Extinction Rebellion (XR) is calling for “dramatic action” over the next decade, including a reduction in greenhouse gas emissions to “net zero” by 2025, and is staging demonstrations in London and across the world this week.
Mr Jones, who was arrested for obstructing a road during XR protests in April, said he was now living “on the generosity of friends and family”. He admitted that, unlike some teachers, he had been in an easy position to quit his job because he didn’t have a family to support, or a mortgage.
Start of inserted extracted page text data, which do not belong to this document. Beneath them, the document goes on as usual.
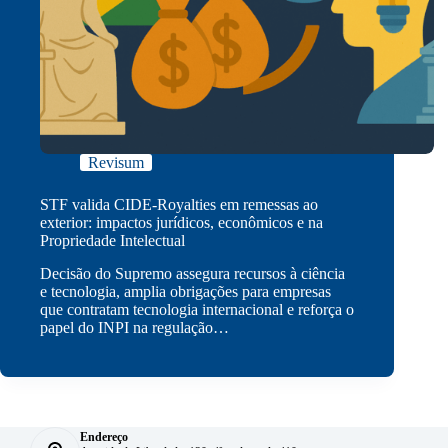
Revisum
STF valida CIDE-Royalties em remessas ao
exterior: impactos jurídicos, econômicos e na
Propriedade Intelectual
Decisão do Supremo assegura recursos à ciência
e tecnologia, amplia obrigações para empresas
que contratam tecnologia internacional e reforça o
papel do INPI na regulação…
Endereço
And he said quitting the job might not be the right thing for all teachers, and that professionals would still be needed in schools to look after children.
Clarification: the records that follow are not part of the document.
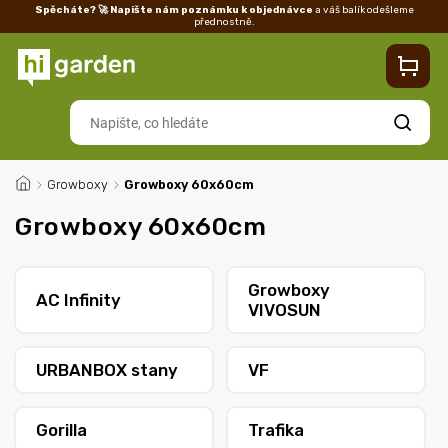
Spěcháte? 🚀 Napište nám poznámku k objednávce
a váš balík odešleme
přednostně.
Kontakty
Prodejna
Blog
Doprava
Vrácení/reklamace
Ka
Hledat
/
Growboxy
/
Growboxy 60x60cm
Growboxy 60x60cm
Growboxy
AC Infinity
VIVOSUN
URBANBOX stany
VF
Gorilla
Trafika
But he added: “I would encourage teachers [to leave] if they felt it was the right thing to do – those people who feel they are able to should do something. There could still be sufficient numbers to make a strong statement.”
Calling on pupils not to sit their GCSEs and A levels, Mr Jones said "it would send out a message if lots of students did it".
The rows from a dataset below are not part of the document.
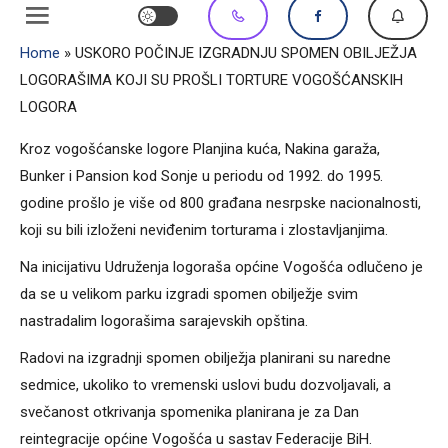
Home
»
USKORO POČINJE IZGRADNJU SPOMEN OBILJEŽJA
LOGORAŠIMA KOJI SU PROŠLI TORTURE VOGOŠĆANSKIH
LOGORA
Kroz vogošćanske logore Planjina kuća, Nakina garaža,
Bunker i Pansion kod Sonje u periodu od 1992. do 1995.
godine prošlo je više od 800 građana nesrpske nacionalnosti,
koji su bili izloženi neviđenim torturama i zlostavljanjima.
Na inicijativu Udruženja logoraša općine Vogošća odlučeno je
da se u velikom parku izgradi spomen obilježje svim
nastradalim logorašima sarajevskih opština.
Radovi na izgradnji spomen obilježja planirani su naredne
sedmice, ukoliko to vremenski uslovi budu dozvoljavali, a
svečanost otkrivanja spomenika planirana je za Dan
reintegracije općine Vogošća u sastav Federacije BiH.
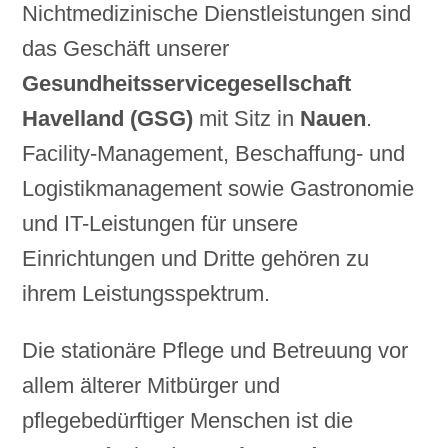
Nichtmedizinische Dienstleistungen sind
das Geschäft unserer
Gesundheitsservicegesellschaft
Havelland (GSG)
mit Sitz in
Nauen
.
Facility-Management, Beschaffung- und
Logistikmanagement sowie Gastronomie
und IT-Leistungen für unsere
Einrichtungen und Dritte gehören zu
ihrem Leistungsspektrum.
Die stationäre Pflege und Betreuung vor
allem älterer Mitbürger und
pflegebedürftiger Menschen ist die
He said: "It's a radical idea, I know, but if students feel they are from a comfortable background and are not concerned about their immediate future – then it would say something to the government.
"If I was a student from a comfortable background, I would get together with my friends and say we're not going to do these exams which are meaningless, but we're going to go on strike.
Mr Jones said he spray-painted the Department for Education's Sanctuary Buildings in Westminster and poured fake blood on Downing Street.
Former primary school teacher Shulamit Morris-Evans, from London, who also quit her job at the end of last term, told Tes: “A sense of time running out compelled me [to leave teaching] because I was suddenly aware of how much needs to be done in so little time.”
The DfE has been contacted for a comment.